Problem statement
Return only the count of lines in the listing below where the word "them" appears.

Recorded information
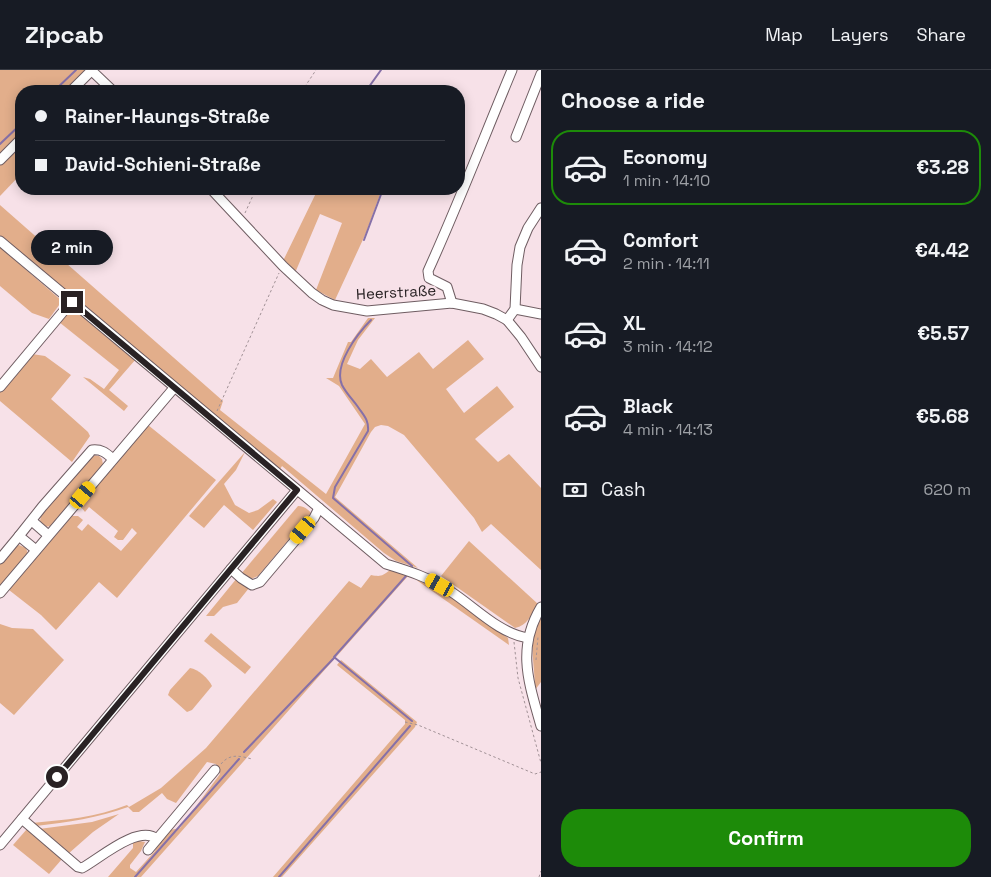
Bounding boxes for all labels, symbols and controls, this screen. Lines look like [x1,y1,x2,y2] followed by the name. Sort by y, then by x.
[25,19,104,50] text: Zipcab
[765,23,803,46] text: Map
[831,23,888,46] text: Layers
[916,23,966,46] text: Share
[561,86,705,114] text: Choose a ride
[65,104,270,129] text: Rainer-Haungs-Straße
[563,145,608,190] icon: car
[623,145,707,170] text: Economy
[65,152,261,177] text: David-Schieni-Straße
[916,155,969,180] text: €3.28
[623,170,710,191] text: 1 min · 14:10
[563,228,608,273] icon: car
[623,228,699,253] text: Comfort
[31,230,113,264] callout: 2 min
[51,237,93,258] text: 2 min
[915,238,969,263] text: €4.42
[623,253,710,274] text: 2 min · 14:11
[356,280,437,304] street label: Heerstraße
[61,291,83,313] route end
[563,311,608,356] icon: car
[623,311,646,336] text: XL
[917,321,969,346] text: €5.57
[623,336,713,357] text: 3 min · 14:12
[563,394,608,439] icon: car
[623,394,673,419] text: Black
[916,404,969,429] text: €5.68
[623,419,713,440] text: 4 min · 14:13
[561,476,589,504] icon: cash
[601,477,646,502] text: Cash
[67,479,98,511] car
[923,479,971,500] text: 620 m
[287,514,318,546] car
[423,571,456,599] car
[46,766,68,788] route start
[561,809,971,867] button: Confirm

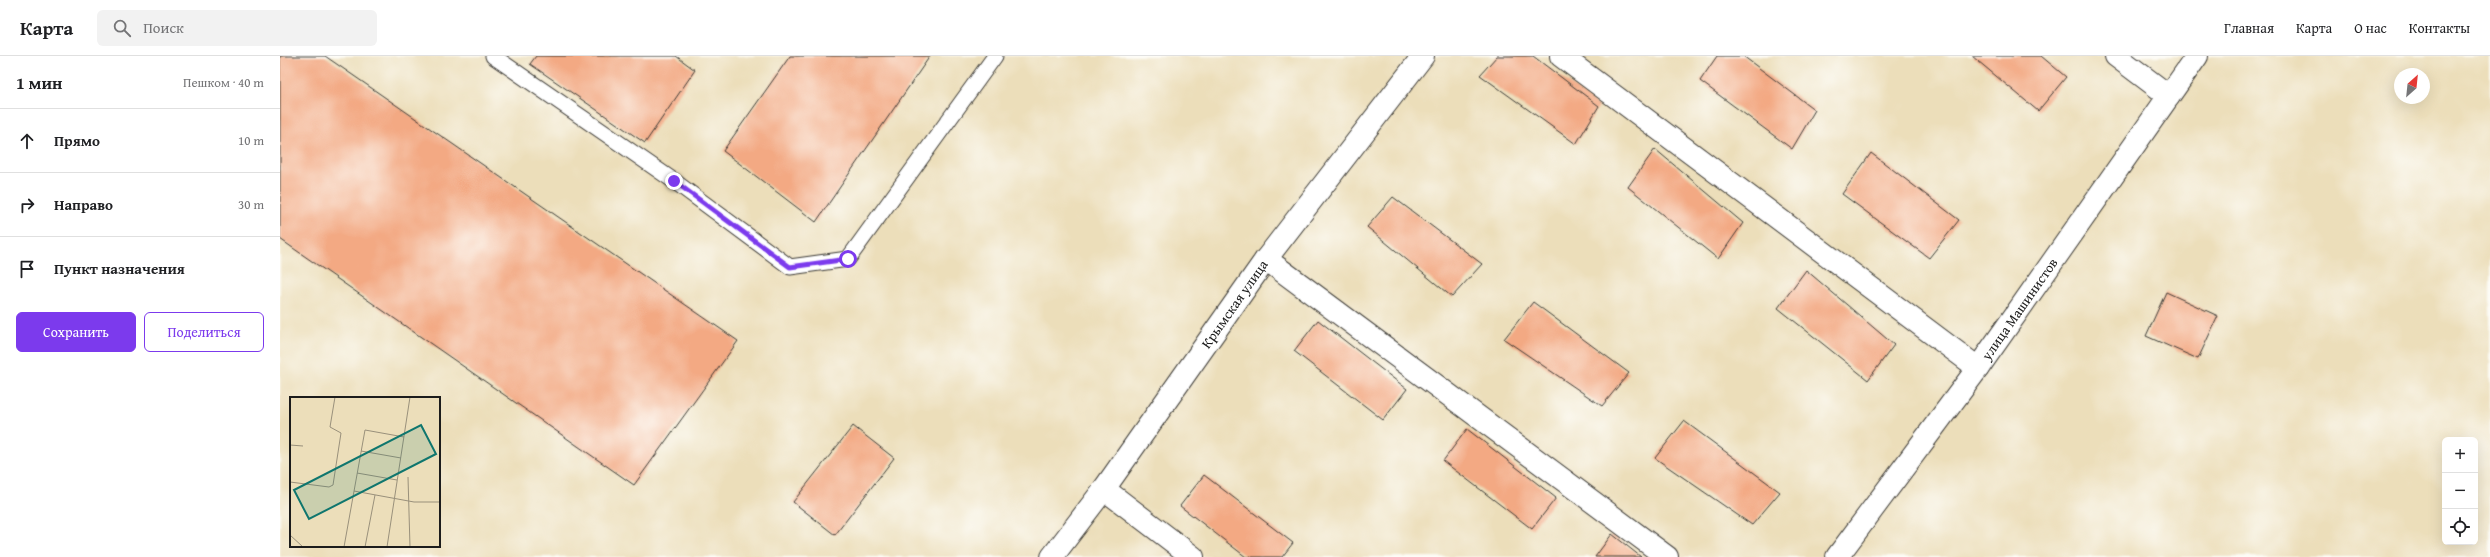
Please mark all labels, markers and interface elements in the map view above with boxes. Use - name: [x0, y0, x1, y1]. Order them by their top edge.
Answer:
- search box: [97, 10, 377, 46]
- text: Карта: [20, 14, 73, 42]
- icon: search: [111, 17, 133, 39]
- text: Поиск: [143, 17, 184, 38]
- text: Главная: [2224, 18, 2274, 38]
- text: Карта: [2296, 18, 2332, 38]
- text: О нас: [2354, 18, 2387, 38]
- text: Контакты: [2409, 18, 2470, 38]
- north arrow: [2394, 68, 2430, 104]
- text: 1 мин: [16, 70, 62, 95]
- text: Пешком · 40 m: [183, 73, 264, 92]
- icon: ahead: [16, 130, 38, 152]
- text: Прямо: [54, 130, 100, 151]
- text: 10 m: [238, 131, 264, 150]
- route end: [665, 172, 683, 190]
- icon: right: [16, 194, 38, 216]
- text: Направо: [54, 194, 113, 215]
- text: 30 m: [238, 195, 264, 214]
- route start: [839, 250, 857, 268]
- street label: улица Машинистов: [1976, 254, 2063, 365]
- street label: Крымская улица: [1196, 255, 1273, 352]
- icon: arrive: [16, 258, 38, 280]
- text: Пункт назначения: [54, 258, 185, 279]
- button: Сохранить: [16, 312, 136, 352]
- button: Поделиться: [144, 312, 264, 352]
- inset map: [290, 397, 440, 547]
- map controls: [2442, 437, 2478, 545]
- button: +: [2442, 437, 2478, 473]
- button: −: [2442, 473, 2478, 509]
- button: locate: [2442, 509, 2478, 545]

--

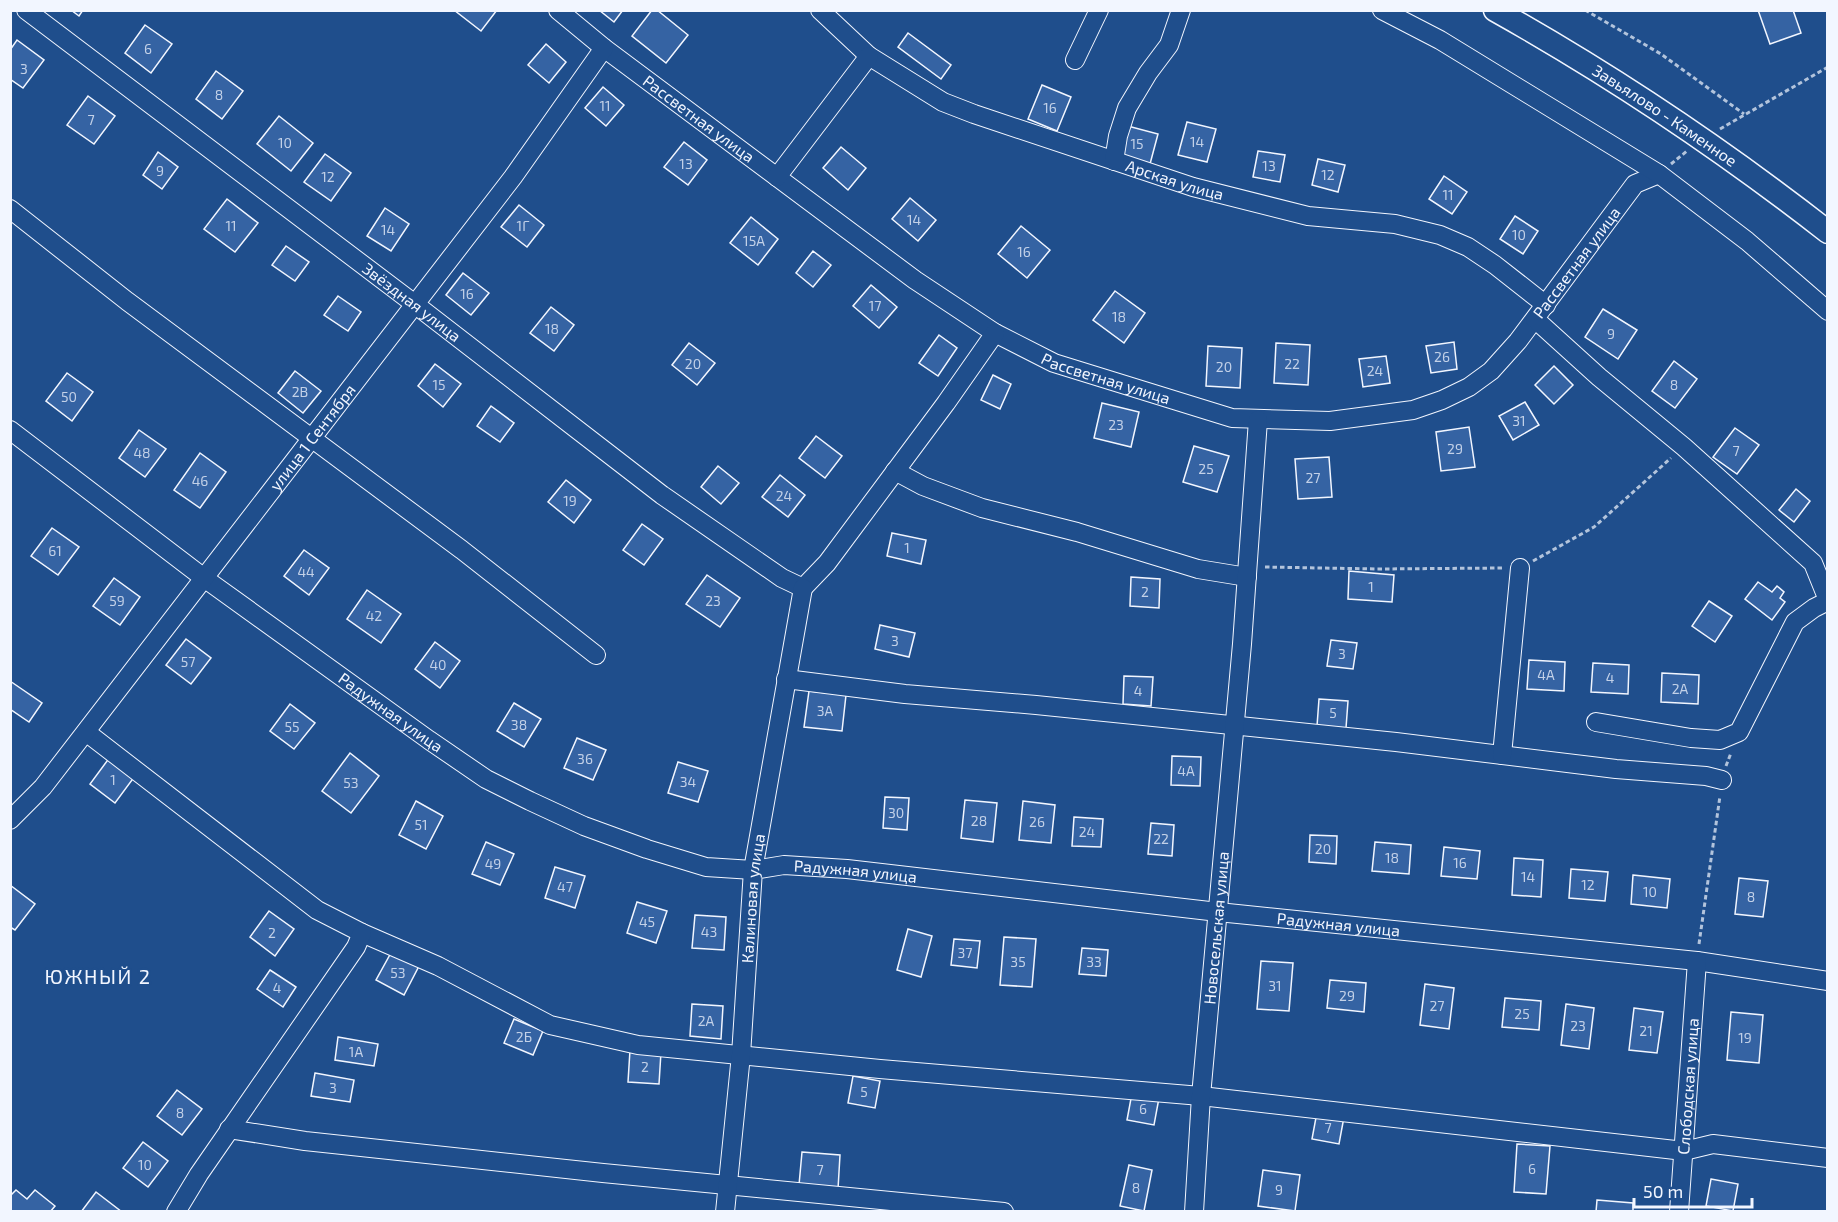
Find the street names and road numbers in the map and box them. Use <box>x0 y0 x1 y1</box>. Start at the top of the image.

Task output
2